Directions for this task: Please make an exact transcription of the records, keeping the pictures out of it.

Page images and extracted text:
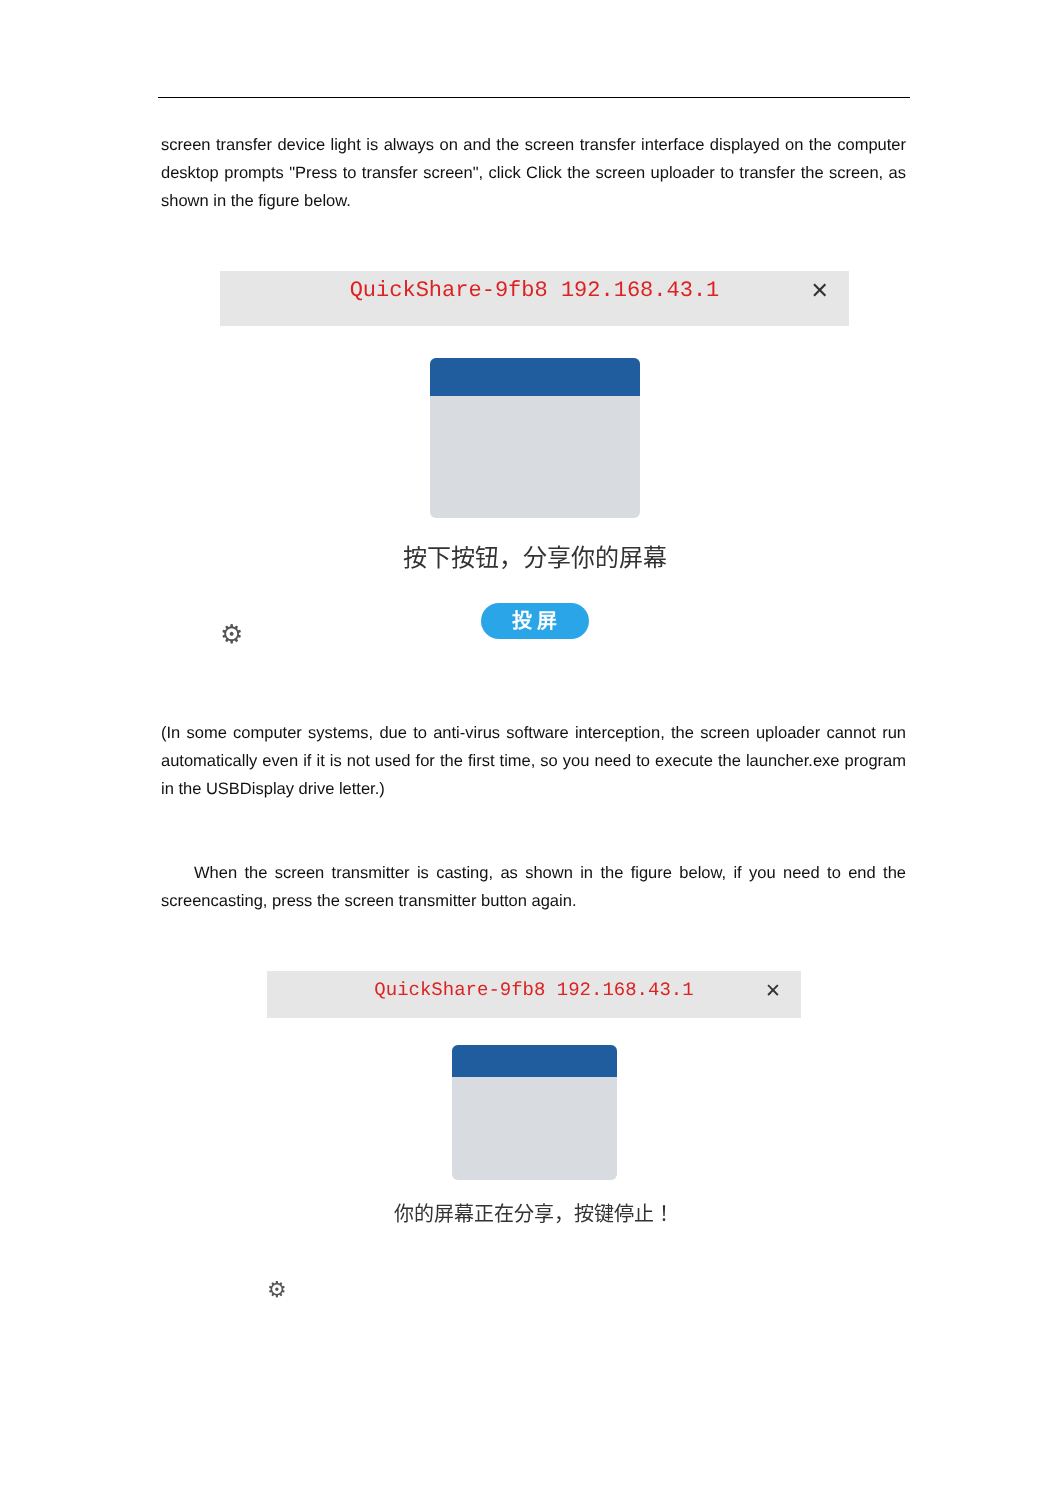screen transfer device light is always on and the screen transfer interface displayed on the computer desktop prompts "Press to transfer screen", click Click the screen uploader to transfer the screen, as shown in the figure below.
QuickShare-9fb8 192.168.43.1 ✕
按下按钮，分享你的屏幕
投 屏
⚙
(In some computer systems, due to anti-virus software interception, the screen uploader cannot run automatically even if it is not used for the first time, so you need to execute the launcher.exe program in the USBDisplay drive letter.)
  When the screen transmitter is casting, as shown in the figure below, if you need to end the screencasting, press the screen transmitter button again.
QuickShare-9fb8 192.168.43.1 ✕
你的屏幕正在分享，按键停止！
⚙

Solution to the exercise:
screen transfer device light is always on and the screen transfer interface displayed on the computer desktop prompts "Press to transfer screen", click Click the screen uploader to transfer the screen, as shown in the figure below.
QuickShare-9fb8 192.168.43.1 ✕
按下按钮，分享你的屏幕
投 屏
⚙
(In some computer systems, due to anti-virus software interception, the screen uploader cannot run automatically even if it is not used for the first time, so you need to execute the launcher.exe program in the USBDisplay drive letter.)
  When the screen transmitter is casting, as shown in the figure below, if you need to end the screencasting, press the screen transmitter button again.
QuickShare-9fb8 192.168.43.1 ✕
你的屏幕正在分享，按键停止！
⚙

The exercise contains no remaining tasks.